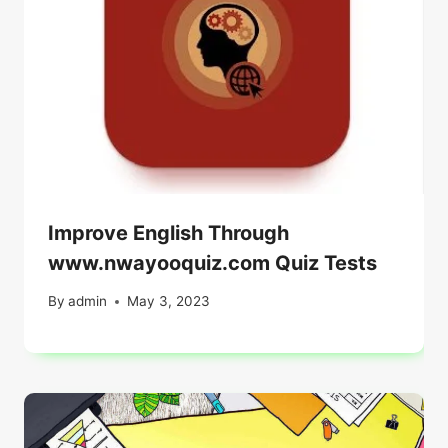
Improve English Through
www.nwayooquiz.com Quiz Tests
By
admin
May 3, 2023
* * *
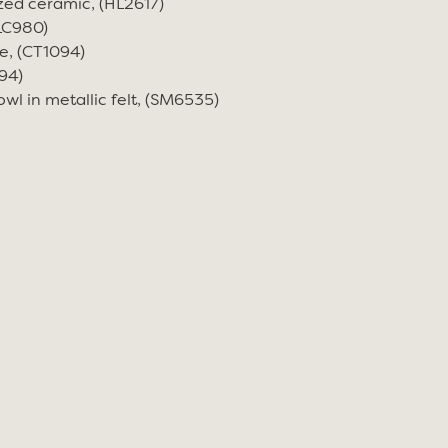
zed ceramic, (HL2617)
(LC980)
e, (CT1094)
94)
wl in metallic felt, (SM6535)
...
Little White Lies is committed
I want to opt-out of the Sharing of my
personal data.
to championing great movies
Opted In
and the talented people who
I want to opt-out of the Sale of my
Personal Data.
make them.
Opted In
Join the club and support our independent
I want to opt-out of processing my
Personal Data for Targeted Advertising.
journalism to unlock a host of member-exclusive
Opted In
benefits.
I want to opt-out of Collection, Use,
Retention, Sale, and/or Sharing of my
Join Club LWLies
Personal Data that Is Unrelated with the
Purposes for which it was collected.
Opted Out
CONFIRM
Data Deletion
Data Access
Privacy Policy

* [EXERCISE INSTRUCTIONS]: Copy the listing above line for line, starting at the line containing "Little White Lies is committed" and ending after the line containing "Privacy Policy".

* [ANSWER TO THE PROBLEM]:
Little White Lies is committed
I want to opt-out of the Sharing of my
personal data.
to championing great movies
Opted In
and the talented people who
I want to opt-out of the Sale of my
Personal Data.
make them.
Opted In
Join the club and support our independent
I want to opt-out of processing my
Personal Data for Targeted Advertising.
journalism to unlock a host of member-exclusive
Opted In
benefits.
I want to opt-out of Collection, Use,
Retention, Sale, and/or Sharing of my
Join Club LWLies
Personal Data that Is Unrelated with the
Purposes for which it was collected.
Opted Out
CONFIRM
Data Deletion
Data Access
Privacy Policy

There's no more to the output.